SOURCE MATERIAL ::
════════════════
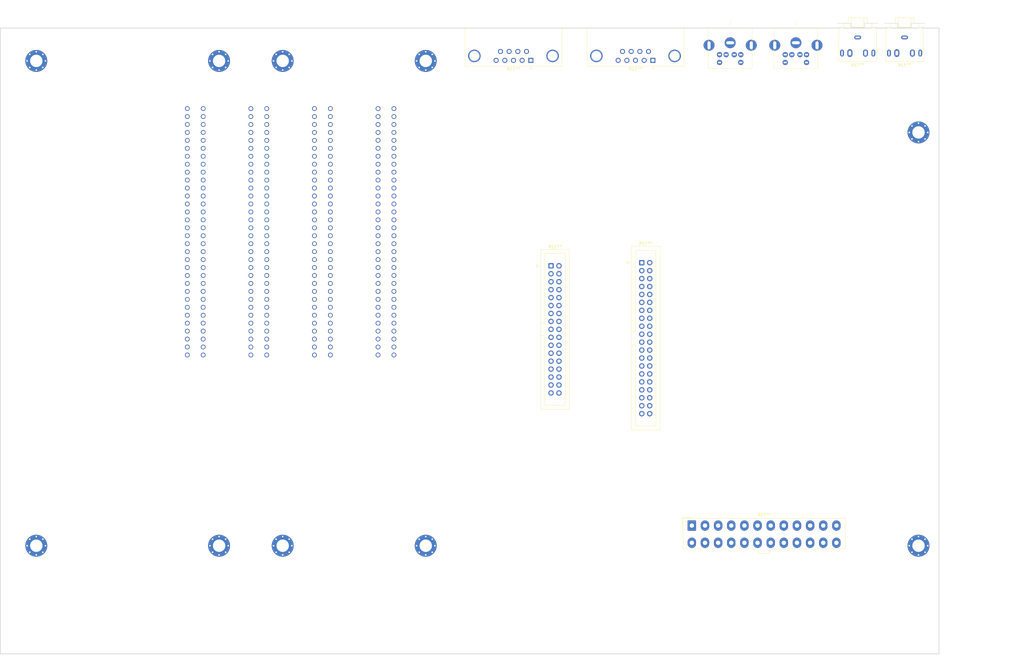
<source format=kicad_pcb>
(kicad_pcb
	(version 20241229)
	(generator "pcbnew")
	(generator_version "9.0")
	(general
		(thickness 1.6)
		(legacy_teardrops no)
	)
	(paper "A3")
	(title_block
		(title "Decimal ATX Motherboard (dATX)")
		(date "2025-08-10")
		(rev "0")
		(company "Jules Carboni")
		(comment 1 "dATX:   300×200 mm")
		(comment 2 "ISO A4: 297×210 mm")
	)
	(layers
		(0 "F.Cu" signal)
		(2 "B.Cu" signal)
		(9 "F.Adhes" user "F.Adhesive")
		(11 "B.Adhes" user "B.Adhesive")
		(13 "F.Paste" user)
		(15 "B.Paste" user)
		(5 "F.SilkS" user "F.Silkscreen")
		(7 "B.SilkS" user "B.Silkscreen")
		(1 "F.Mask" user)
		(3 "B.Mask" user)
		(17 "Dwgs.User" user "User.Drawings")
		(19 "Cmts.User" user "User.Comments")
		(21 "Eco1.User" user "User.Eco1")
		(23 "Eco2.User" user "User.Eco2")
		(25 "Edge.Cuts" user)
		(27 "Margin" user)
		(31 "F.CrtYd" user "F.Courtyard")
		(29 "B.CrtYd" user "B.Courtyard")
		(35 "F.Fab" user)
		(33 "B.Fab" user)
		(39 "User.1" user)
		(41 "User.2" user)
		(43 "User.3" user)
		(45 "User.4" user)
	)
	(setup
		(pad_to_mask_clearance 0)
		(allow_soldermask_bridges_in_footprints no)
		(tenting front back)
		(pcbplotparams
			(layerselection 0x00000000_00000000_55555555_5755f5ff)
			(plot_on_all_layers_selection 0x00000000_00000000_00000000_00000000)
			(disableapertmacros no)
			(usegerberextensions no)
			(usegerberattributes yes)
			(usegerberadvancedattributes yes)
			(creategerberjobfile yes)
			(dashed_line_dash_ratio 12.000000)
			(dashed_line_gap_ratio 3.000000)
			(svgprecision 4)
			(plotframeref no)
			(mode 1)
			(useauxorigin no)
			(hpglpennumber 1)
			(hpglpenspeed 20)
			(hpglpendiameter 15.000000)
			(pdf_front_fp_property_popups yes)
			(pdf_back_fp_property_popups yes)
			(pdf_metadata yes)
			(pdf_single_document no)
			(dxfpolygonmode yes)
			(dxfimperialunits yes)
			(dxfusepcbnewfont yes)
			(psnegative no)
			(psa4output no)
			(plot_black_and_white yes)
			(sketchpadsonfab no)
			(plotpadnumbers no)
			(hidednponfab no)
			(sketchdnponfab yes)
			(crossoutdnponfab yes)
			(subtractmaskfromsilk no)
			(outputformat 1)
			(mirror no)
			(drillshape 1)
			(scaleselection 1)
			(outputdirectory "")
		)
	)
	(net 0 "")
	(footprint "HOLE" (layer "F.Cu") (at 119.92 40.5))
	(footprint "HOLE" (layer "F.Cu") (at 61.5 195.44))
	(footprint "Connector_Dsub:DSUB-9_Pins_Horizontal_P2.77x2.84mm_EdgePinOffset7.70mm_Housed_MountingHolesOffset9.12mm" (layer "F.Cu") (at 219.54 40.325331 180))
	(footprint "HOLE" (layer "F.Cu") (at 185.96 40.5))
	(footprint "HOLE" (layer "F.Cu") (at 343.44 195.44))
	(footprint "Connector_IDC:IDC-Header_2x20_P2.54mm_Vertical" (layer "F.Cu") (at 255 104.98))
	(footprint "HOLE" (layer "F.Cu") (at 61.5 40.5))
	(footprint "Connector_Audio:Jack_3.5mm_CUI_SJ1-3525N_Horizontal" (layer "F.Cu") (at 324 33 180))
	(footprint "Carboni_Library:JC64_Bus_8b" (layer "F.Cu") (at 132.6152 55.74))
	(footprint "HOLE" (layer "F.Cu") (at 140.24 40.5))
	(footprint "HOLE" (layer "F.Cu") (at 185.96 195.44))
	(footprint "Connector_Dsub:DSUB-9_Pins_Horizontal_P2.77x2.84mm_EdgePinOffset7.70mm_Housed_MountingHolesOffset9.12mm" (layer "F.Cu") (at 258.54 40.325331 180))
	(footprint "Connector_Audio:Jack_3.5mm_CUI_SJ1-3525N_Horizontal" (layer "F.Cu") (at 339 33 180))
	(footprint "HOLE" (layer "F.Cu") (at 140.24 195.44))
	(footprint "Carboni_Library:JC64_Bus_8b" (layer "F.Cu") (at 152.9352 55.74))
	(footprint "Connector_IDC:IDC-Header_2x17_P2.54mm_Vertical" (layer "F.Cu") (at 226 105.98))
	(footprint "HOLE" (layer "F.Cu") (at 119.92 195.44))
	(footprint "Carboni_Library:JC64_Bus_8b" (layer "F.Cu") (at 173.2552 55.74))
	(footprint "HOLE" (layer "F.Cu") (at 343.44 63.36))
	(footprint "Carboni_Library:Mini_DIN_6" (layer "F.Cu") (at 283.25 30))
	(footprint "Carboni_Library:JC64_Bus_8b" (layer "F.Cu") (at 112.2952 55.74))
	(footprint "Connector_Molex:Molex_Mini-Fit_Jr_5566-24A_2x12_P4.20mm_Vertical" (layer "F.Cu") (at 271 189))
	(footprint "Carboni_Library:Mini_DIN_6" (layer "F.Cu") (at 304.25 30))
	(gr_rect
		(start 58 30)
		(end 345 230)
		(stroke
			(width 0.2)
			(type dot)
		)
		(fill no)
		(layer "Dwgs.User")
		(uuid "d102a695-82cd-4c3c-9040-99318ca4e106")
	)
	(gr_rect
		(start 53 25)
		(end 350 235)
		(stroke
			(width 0.2)
			(type dash)
		)
		(fill no)
		(layer "Dwgs.User")
		(uuid "f00bfeeb-8756-4741-a117-b33ac6c63457")
	)
	(gr_line
		(start 345 230)
		(end 358 230)
		(stroke
			(width 0.1)
			(type dot)
		)
		(layer "Cmts.User")
		(uuid "272dd5c9-4213-4dc2-a08a-fa2e3bbe88c1")
	)
	(gr_line
		(start 350 235)
		(end 358 235)
		(stroke
			(width 0.1)
			(type dash)
		)
		(layer "Cmts.User")
		(uuid "a4dff16b-63c4-4db5-8a03-d9d5213b6821")
	)
	(gr_line
		(start 355 53)
		(end 352 53)
		(stroke
			(width 0.1)
			(type default)
		)
		(layer "Cmts.User")
		(uuid "c34d3add-6822-4f1d-a286-7a97c04e0764")
	)
	(gr_rect
		(start 50 30)
		(end 350 230)
		(stroke
			(width 0.2)
			(type solid)
		)
		(fill no)
		(layer "Edge.Cuts")
		(uuid "7683e2ed-98b3-4436-80ff-f21670101742")
	)
	(gr_rect
		(start 193.4784 28)
		(end 352.2284 53)
		(stroke
			(width 0.05)
			(type default)
		)
		(fill no)
		(layer "F.CrtYd")
		(uuid "608f0ed8-ab97-48ba-8610-0143a5020c3c")
	)
	(gr_text "ATX I/O Shield (safe zone)"
		(at 355 53 0)
		(layer "Cmts.User")
		(uuid "bda30267-1c87-47b8-9dc1-49fc3f1087cb")
		(effects
			(font
				(size 1 1)
				(thickness 0.15)
			)
			(justify left bottom)
		)
	)
	(gr_text "ISO A4 (297×210 mm)"
		(at 358 235 0)
		(layer "Cmts.User")
		(uuid "cb9bb69f-b861-4e7d-8fe8-7c6d51811a7d")
		(effects
			(font
				(size 1 1)
				(thickness 0.15)
			)
			(justify left bottom)
		)
	)
	(gr_text "ISO A4 (5mm safe zone)"
		(at 358 230 0)
		(layer "Cmts.User")
		(uuid "def4caa3-2dd1-47a6-9dbc-64494b93d044")
		(effects
			(font
				(size 1 1)
				(thickness 0.15)
			)
			(justify left bottom)
		)
	)
	(embedded_fonts no)
)

</source>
════════════════
EXERCISE :: Everything from the line containing "A4 (5mm safe" through the end of the entries above should be retyped exactly, and nothing else.

PROBLEM SOLUTION ::
	(gr_text "ISO A4 (5mm safe zone)"
		(at 358 230 0)
		(layer "Cmts.User")
		(uuid "def4caa3-2dd1-47a6-9dbc-64494b93d044")
		(effects
			(font
				(size 1 1)
				(thickness 0.15)
			)
			(justify left bottom)
		)
	)
	(embedded_fonts no)
)

</source>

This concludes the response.